2400177 – Human vs. Machine: (Un-)Biased Legal Decision-Making?
Content:
This seminar provides an overview of the foundational principles of behavioral economics and their relevance to public law. Special attention is given to (biased) decision-making, both from a substantive and procedural perspective. Students will explore how regulation should be designed to account for cognitive biases and achieve intended policy outcomes. In addition, the seminar will address the role of automated decision-making systems - examining how such systems are influenced by, and may also reinforce or mitigate, behavioral biases.

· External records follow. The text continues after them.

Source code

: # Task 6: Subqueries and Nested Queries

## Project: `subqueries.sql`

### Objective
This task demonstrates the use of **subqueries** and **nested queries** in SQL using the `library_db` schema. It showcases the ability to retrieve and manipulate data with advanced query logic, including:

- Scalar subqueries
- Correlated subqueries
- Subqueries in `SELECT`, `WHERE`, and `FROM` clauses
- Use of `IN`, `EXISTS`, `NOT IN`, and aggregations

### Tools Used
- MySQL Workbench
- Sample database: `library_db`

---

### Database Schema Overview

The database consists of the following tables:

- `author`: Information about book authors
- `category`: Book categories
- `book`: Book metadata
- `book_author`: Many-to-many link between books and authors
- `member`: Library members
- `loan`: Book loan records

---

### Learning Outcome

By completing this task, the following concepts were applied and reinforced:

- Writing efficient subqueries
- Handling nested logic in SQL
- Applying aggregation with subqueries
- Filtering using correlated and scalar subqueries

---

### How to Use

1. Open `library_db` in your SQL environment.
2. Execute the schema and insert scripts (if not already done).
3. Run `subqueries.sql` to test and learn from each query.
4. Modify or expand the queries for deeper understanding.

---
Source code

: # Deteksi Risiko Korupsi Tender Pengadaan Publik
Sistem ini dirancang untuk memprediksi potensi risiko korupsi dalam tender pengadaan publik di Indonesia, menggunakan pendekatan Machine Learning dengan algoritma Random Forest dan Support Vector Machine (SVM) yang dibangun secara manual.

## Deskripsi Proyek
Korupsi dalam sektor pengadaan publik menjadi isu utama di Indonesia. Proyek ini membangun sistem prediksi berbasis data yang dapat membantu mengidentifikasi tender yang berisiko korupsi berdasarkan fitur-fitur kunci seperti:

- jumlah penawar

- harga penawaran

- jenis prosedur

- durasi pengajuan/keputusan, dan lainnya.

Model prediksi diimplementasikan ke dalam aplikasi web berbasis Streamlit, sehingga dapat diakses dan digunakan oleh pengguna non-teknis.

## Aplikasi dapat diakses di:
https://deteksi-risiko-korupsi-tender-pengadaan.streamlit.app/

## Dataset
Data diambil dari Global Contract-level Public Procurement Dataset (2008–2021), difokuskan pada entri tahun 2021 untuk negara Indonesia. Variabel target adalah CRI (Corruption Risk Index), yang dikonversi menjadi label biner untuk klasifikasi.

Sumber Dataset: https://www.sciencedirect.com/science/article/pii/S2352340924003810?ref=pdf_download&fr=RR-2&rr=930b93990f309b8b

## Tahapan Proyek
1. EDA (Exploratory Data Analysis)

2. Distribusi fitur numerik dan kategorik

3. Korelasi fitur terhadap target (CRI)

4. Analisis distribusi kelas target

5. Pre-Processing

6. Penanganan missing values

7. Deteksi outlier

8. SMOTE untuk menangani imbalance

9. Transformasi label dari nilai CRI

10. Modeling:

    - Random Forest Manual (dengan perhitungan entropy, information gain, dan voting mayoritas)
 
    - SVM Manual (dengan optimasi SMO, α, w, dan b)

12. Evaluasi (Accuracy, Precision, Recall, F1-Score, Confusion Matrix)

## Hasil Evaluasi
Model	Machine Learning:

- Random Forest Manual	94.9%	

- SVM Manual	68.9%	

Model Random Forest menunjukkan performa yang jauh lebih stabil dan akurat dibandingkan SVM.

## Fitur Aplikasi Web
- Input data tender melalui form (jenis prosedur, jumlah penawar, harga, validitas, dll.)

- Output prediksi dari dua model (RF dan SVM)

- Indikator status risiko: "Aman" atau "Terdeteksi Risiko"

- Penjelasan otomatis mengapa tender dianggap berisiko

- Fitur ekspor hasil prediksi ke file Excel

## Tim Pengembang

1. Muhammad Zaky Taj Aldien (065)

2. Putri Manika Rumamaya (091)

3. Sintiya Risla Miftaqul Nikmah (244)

The seminar will cover the following topics:
Introduction to (behavioral) economic theory and its application to law
Cognitive biases and their impact on (public) decision-making
Different types of regulation in light of behavioral insights
Implications for automated decision-making systems
The role of human biases in the AI Act
Algorithmic decision-making is often treated as a black box—something that should not be permitted to make decisions in legal contexts. In response, Article 14 of the EU AI Act requires high-risk AI systems to be designed in such a way that they can be effectively overseen by natural persons. This human-in-the-loop requirement stems, among other things, from the perception that AI systems operate ambiguously and produce decisions that are not fully comprehensible.
However, treating humans in comparison as fundamentally transparent or fully rational decision-makers is equally naïve. Understanding how people actually behave—not just how they should behave—is essential for designing effective, fair, and legitimate legal systems. Traditional legal research often assumes rational actors, yet behavioral research shows that cognitive biases, heuristics, and emotional influences shape the decisions of both citizens and public officials.
This seminar addresses that gap by equipping students with behavioral insights to critically assess and improve legal and administrative. A particular focus is placed on how human biases are already embedded in the data underlying automated decision-making systems, potentially reproducing or amplifying unfairness. At the same time, students will explore how such systems can be intentionally designed to mitigate behavioral distortions and support better decision-making.